■ ASSIGNMENT
Copy out the passage on Japanese waste treatment word for word, from "In addition, our" to "materials in manufacturing.".

■ EXTRACT
□ □ □

In addition, our group companies — Toko Corporation and Sunny Creation Planning — manufacture alternative fuel for cement manufacturing as well as solid fuel called RPF using waste plastics that cannot be recycled.
Prime Minister Yoshihide Suga’s administration, in October 2021, declared that Japan would aim for net zero greenhouse gas emissions and carbon neutrality. Japanese companies are now flooding the industry with environmental investment. I think this happened at just the right time to keep pace with the rest of the world.
We also want to play a role in the circular economy in which post-consumer products are reused as raw materials in manufacturing.
Collaborating with universities such as Kyushu University, Tokyo University, Tokyo Institute of Technology, Waseda University, and Okayama University, we want to promote the recovery of high value resources. This can be done through the physical sorting of waste, along with development of high-performance products, use of sophisticated heat treatment processes, and development of fuels such as hydrogen and biomass derived from waste.
We are aiming to be carbon negative in waste treatment, which means that more carbon is removed than is produced through greenhouse gas emissions.
Putting Japan's experience and knowledge to work in Asia
Your company is engaged in engineering water treatment plants in Thailand and researching the commercialization of ash incineration plants in Vietnam. What can you tell us about your overseas strategy?
When Japan went through its rapid economic expansion, there weren’t environmental regulations like we have now, and pollution and soil contamination occurred. Since then Japan has improved its record on the environment, and water purification systems have progressed as well. The Seto Inland Sea is so clean now that there is a shortage of nutrients to support its marine life.

□ □ □

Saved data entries
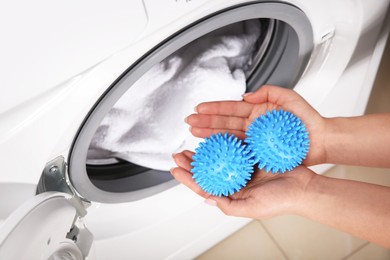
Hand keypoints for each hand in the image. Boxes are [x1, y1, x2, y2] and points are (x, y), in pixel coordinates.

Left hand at [171, 151, 315, 218]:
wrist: (304, 187)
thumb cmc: (282, 201)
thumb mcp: (252, 208)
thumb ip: (228, 205)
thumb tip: (206, 198)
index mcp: (233, 195)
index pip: (205, 186)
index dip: (188, 178)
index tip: (176, 168)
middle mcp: (236, 181)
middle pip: (208, 171)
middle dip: (191, 163)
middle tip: (179, 154)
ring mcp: (244, 168)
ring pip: (218, 158)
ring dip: (205, 152)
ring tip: (192, 146)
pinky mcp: (252, 156)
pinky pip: (234, 148)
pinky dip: (223, 143)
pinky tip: (214, 138)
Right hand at [186, 85, 326, 165]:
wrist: (320, 140)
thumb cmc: (308, 120)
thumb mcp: (289, 98)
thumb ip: (269, 92)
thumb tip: (247, 95)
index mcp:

□ □ □

■ YOUR RESPONSE
In addition, our group companies — Toko Corporation and Sunny Creation Planning — manufacture alternative fuel for cement manufacturing as well as solid fuel called RPF using waste plastics that cannot be recycled.
Prime Minister Yoshihide Suga’s administration, in October 2021, declared that Japan would aim for net zero greenhouse gas emissions and carbon neutrality. Japanese companies are now flooding the industry with environmental investment. I think this happened at just the right time to keep pace with the rest of the world.
We also want to play a role in the circular economy in which post-consumer products are reused as raw materials in manufacturing.